→ TESTO SELEZIONATO:
● ● ●
Intanto si discute sulle potenzialità di questo Taranto, al quale un po’ tutti gli addetti ai lavori annotano la mancanza di un reparto offensivo all’altezza della situazione.  A sorpresa, sulle colonne dell’edizione pugliese del Corriere dello Sport, dopo mesi trascorsi a mantenere un profilo basso, il direttore sportivo del Taranto Francesco Montervino si sbilancia: Secondo me si sta delineando un Taranto non forte, ma fortissimo: è innegabile che serva maggiore cinismo, ma è altrettanto vero che questa squadra, in sette giornate, ha affrontato cinque compagini di alta classifica e che mai ha subito in maniera inerme il gioco degli avversari”. Dunque, come direbbe Checco Zalone……”Siamo una squadra fortissimi”……

Probabilmente il bravo e comunicativo diesse rossoblù si è reso conto – dopo che il Taranto ha affrontato, senza complessi di inferiorità le migliori del girone come Picerno, Bitonto, Sorrento e Casarano –  che forse si può tentare l’assalto alla vittoria del girone H di serie D. Girone H a quanto pare più livellato verso il basso rispetto gli altri anni, che non ha l’incognita ambientale (il pubblico sugli spalti che mette pressione) e che forse è un tantino sopravvalutato così come ha avuto modo di dichiarare, nel corso della trasmissione sportiva di CosmoPolisMedia, colui  che inizialmente avrebbe dovuto essere il direttore sportivo del Taranto, Danilo Pagni.
● ● ●
→ DATI REGISTRATI:

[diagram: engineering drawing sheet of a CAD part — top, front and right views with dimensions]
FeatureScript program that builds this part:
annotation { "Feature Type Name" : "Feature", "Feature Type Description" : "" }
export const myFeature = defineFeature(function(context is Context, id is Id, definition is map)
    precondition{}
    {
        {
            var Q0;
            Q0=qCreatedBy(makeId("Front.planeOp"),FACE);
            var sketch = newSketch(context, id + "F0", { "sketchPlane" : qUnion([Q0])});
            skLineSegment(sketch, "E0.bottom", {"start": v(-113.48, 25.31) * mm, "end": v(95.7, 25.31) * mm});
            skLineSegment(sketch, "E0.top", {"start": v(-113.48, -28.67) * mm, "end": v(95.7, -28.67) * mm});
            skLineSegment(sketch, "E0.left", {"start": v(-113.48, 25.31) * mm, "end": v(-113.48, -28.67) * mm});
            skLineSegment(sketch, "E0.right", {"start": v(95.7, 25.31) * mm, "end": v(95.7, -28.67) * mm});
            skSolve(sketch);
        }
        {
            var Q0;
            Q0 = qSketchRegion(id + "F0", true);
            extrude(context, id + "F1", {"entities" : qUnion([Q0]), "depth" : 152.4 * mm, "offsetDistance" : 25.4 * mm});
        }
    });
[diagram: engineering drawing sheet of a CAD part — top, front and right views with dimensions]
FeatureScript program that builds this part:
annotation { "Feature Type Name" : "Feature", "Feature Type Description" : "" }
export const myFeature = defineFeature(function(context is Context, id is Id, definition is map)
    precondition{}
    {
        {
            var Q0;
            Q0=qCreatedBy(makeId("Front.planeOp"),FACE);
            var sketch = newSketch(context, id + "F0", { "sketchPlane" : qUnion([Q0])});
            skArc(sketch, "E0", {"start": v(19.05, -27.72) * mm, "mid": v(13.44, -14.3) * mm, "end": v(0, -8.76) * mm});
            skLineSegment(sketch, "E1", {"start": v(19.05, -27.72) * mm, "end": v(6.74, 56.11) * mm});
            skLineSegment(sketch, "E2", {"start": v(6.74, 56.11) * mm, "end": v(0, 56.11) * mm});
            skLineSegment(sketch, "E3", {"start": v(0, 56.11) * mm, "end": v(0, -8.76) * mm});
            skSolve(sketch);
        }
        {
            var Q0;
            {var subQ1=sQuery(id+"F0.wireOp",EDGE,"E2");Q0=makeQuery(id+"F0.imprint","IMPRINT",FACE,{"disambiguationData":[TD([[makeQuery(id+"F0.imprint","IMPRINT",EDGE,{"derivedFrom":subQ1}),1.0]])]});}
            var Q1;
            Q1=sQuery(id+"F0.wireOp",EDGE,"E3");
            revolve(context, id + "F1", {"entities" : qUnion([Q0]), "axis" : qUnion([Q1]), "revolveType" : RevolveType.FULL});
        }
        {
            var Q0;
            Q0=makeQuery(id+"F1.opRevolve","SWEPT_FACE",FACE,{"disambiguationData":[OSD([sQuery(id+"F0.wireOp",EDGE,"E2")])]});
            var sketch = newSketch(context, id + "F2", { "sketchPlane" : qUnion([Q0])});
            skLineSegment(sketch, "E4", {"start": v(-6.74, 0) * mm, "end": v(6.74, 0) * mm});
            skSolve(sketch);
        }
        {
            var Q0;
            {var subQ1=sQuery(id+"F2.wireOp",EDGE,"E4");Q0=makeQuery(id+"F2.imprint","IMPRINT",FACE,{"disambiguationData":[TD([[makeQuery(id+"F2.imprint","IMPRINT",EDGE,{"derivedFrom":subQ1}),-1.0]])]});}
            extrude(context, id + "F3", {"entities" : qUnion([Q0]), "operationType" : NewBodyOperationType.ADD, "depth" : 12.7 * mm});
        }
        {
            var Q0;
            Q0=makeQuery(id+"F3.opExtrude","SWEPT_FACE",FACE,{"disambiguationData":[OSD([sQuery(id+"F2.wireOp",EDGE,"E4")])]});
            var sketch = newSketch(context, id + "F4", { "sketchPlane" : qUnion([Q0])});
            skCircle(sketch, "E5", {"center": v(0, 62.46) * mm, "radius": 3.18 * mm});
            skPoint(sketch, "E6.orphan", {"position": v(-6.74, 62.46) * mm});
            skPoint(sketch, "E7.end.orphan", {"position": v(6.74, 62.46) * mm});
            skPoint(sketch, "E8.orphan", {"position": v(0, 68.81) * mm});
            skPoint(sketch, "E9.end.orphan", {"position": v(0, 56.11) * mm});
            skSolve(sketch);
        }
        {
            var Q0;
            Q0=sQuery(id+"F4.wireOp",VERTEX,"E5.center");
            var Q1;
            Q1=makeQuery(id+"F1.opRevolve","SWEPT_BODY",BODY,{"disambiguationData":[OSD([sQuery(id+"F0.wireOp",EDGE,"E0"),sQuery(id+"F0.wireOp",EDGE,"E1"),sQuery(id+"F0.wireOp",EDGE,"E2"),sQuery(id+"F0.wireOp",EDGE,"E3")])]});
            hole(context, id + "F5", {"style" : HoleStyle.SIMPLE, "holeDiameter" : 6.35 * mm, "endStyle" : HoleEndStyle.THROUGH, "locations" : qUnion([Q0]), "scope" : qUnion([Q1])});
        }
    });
● ● ●
→ LAVORO DA SVOLGERE:
**1.** Nel testo sul Taranto, chi è il direttore sportivo della squadra?
**2.** Riprendi il testo sul Taranto e proseguilo a partire dalla sua ultima frase.
I record costituiscono un materiale separato dal testo.

→ RISPOSTE AI COMPITI:
**1.** Il direttore sportivo del Taranto è Francesco Montervino.

**2.**
 “Ogni campionato ha delle sue dinamiche uniche. Da quello che ho potuto vedere in questo girone H non ci sono compagini in grado di prendere il sopravvento né giocatori in grado di spostare gli equilibri. Poi si gioca senza pubblico, insomma è un campionato meno difficile del solito”, questo il succo dell’intervento di Pagni.

E il diesse calabrese aveva le idee chiare su quello che sarebbe stato il mercato del Taranto, soffermandosi, nell’incalzare delle domande, su tre nomi : “Sono rimasto fermo, non ho lasciato Taranto per andare da qualche altra parte. Restano le scelte personali alla base. Diaby? Il miglior acquisto che ha fatto il Taranto. E’ arrivato il giorno in cui sono andato via. Sottovalutato in tante piazze, è stato un mio regalo. Straqualursi? Conoscevo quello di sei-sette anni fa poi l’ho perso di vista. Abayan? È un buon giocatore, anche se ricordo ha avuto problemi alla schiena. Spero che spacchi la porta perché mi piacerebbe davvero che il Taranto vincesse il campionato”.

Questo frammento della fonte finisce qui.